In ancient times the Raja of Gilgit used to come to the place for hunting. Flower-filled areas, fresh water from the glacial melt from the passes, and amazing views of the mountains, it indeed was a place fit for a king. Reaching Raj Makan requires moderate trekking and the fatigue is bearable. Upon reaching Raj Makan, we had a siesta in the mild sunshine, but once again rain started making music on the fabric of tents and tarp.
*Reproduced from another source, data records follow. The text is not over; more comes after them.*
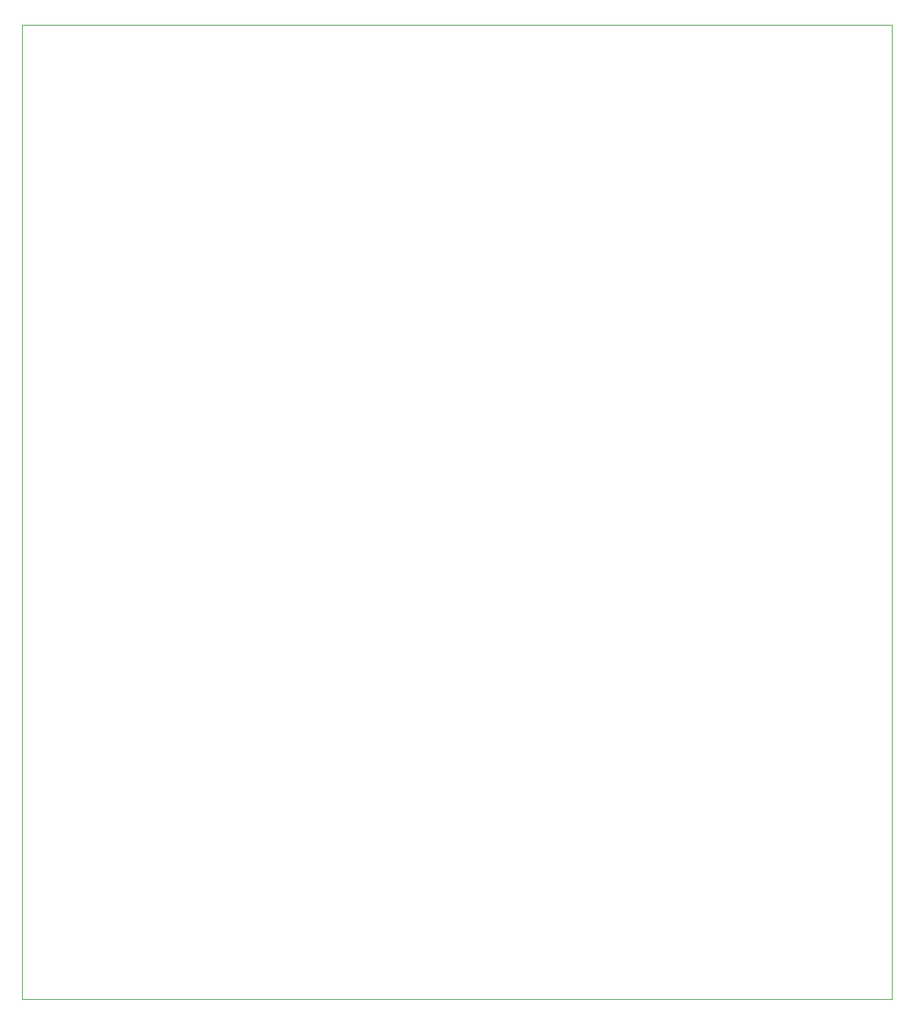
<source format=gbr>
%TF.GenerationSoftware,KiCad,Pcbnew,(6.0.5)*%
%TF.CreationDate,2024-11-07T13:37:00-06:00*%
%TF.ProjectId,FinalPCBBoard1,46696e61-6c50-4434-9242-6f617264312e,rev?*%
%TF.SameCoordinates,Original*%
%TF.FileFunction,Profile,NP*%
%FSLAX46Y46*%
G04 Gerber Fmt 4.6, Leading zero omitted, Abs format (unit mm)*
G04 Created by KiCad (PCBNEW (6.0.5)) date 2024-11-07 13:37:00*
%MOMM*%
%LPD*%
G01*
G04 APERTURE LIST*
%TA.AperFunction,Profile*%
%ADD10C,0.100000*%
%TD*%
G04 APERTURE END LIST*
D10*
X58420000Y-35560000D02*
X165100000Y-35560000D01*
X165100000Y-35560000D02*
X165100000Y-154940000D01*
X165100000Y-154940000D02*
X58420000Y-154940000D01*
X58420000Y-154940000D02*
X58420000Y-35560000D01*
M02*

</source>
Following morning we started early with a hastily eaten breakfast, and carried on to the trail in the light of our headlamps. As we gained altitude the panorama of the valley became clearer to us. Heading towards the top I could see the snowfield and trail of Kachikhani Pass on the left. It was midday when we reached the pass. The altitude and soft snow started taking its toll on our already exhausted bodies. The top of the pass was just half an hour away but walking on the soft snow seemed to be a formidable task. The area was experiencing rock fall with intervals. The trail to the top was amidst rocks and steep slopes. It was a matter of courage and careful timing. Time stood still for us. As soon as the rock fall stopped, the team dashed for the top not wanting to lose this small window of opportunity. I followed behind, tense and watching every team member reach the top safely.
The team was jubilant and we hugged each other on the successful attempt, the first attempt of any team of trekkers from upper side of the pass since a very long time.